I agree with you about both Cruise and Gibson. I loved much of their work years ago, but their public persona has become so heinous, that's all I can see now. It's certainly no surprise that actors have egos, but when those egos morph into something so dark, the actor is gone and only the evil twin seems to be left! So happy you're blogging again...though I don't often comment, I love to start my day with a shot of Fran!

Baxter Clare Trautman

Interesting blog. As a young woman I ADORED Hemingway's work. I thought he was literary god. As I grew older and learned more about he man, and especially after reading his posthumous works, I realized he was a sad, misogynistic, alcoholic. (Funny how bad things end in ic - like "Ick!" - forgive the digression:) I was terribly disheartened that such a guy could have been my hero. I didn't read him for many years, until one day I picked up my faded, crumbling copy of Islands in the Stream. I was entranced from the first page.
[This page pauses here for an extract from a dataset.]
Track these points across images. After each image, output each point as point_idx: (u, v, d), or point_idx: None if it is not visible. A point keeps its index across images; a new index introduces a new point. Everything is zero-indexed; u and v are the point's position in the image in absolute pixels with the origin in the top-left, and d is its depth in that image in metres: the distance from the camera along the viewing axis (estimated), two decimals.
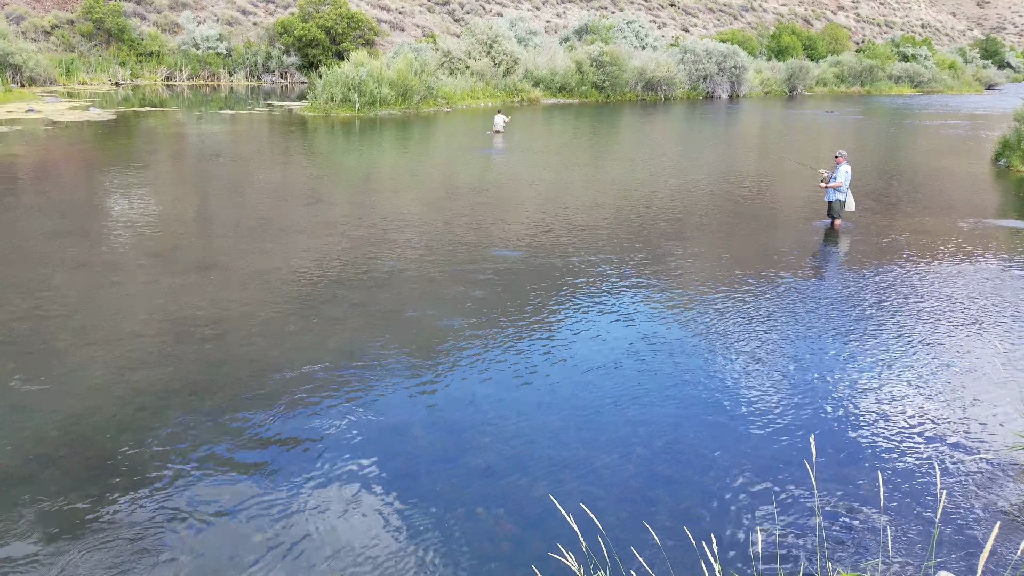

It was love all over again. No matter how pathetic the man, it didn't detract from his mastery of the written word. I've made the mistake of reading a lot of the biographies of artists I've admired. They are, like me, woefully human. Their art, however, like I believe all art does, comes from a divine source. It is a pure expression, unclouded by personal short-comings. Such a perspective allows me to keep loving the art and to develop compassion for the artist. They are indeed, and thankfully, separate. (PS - love Jack Reacher!)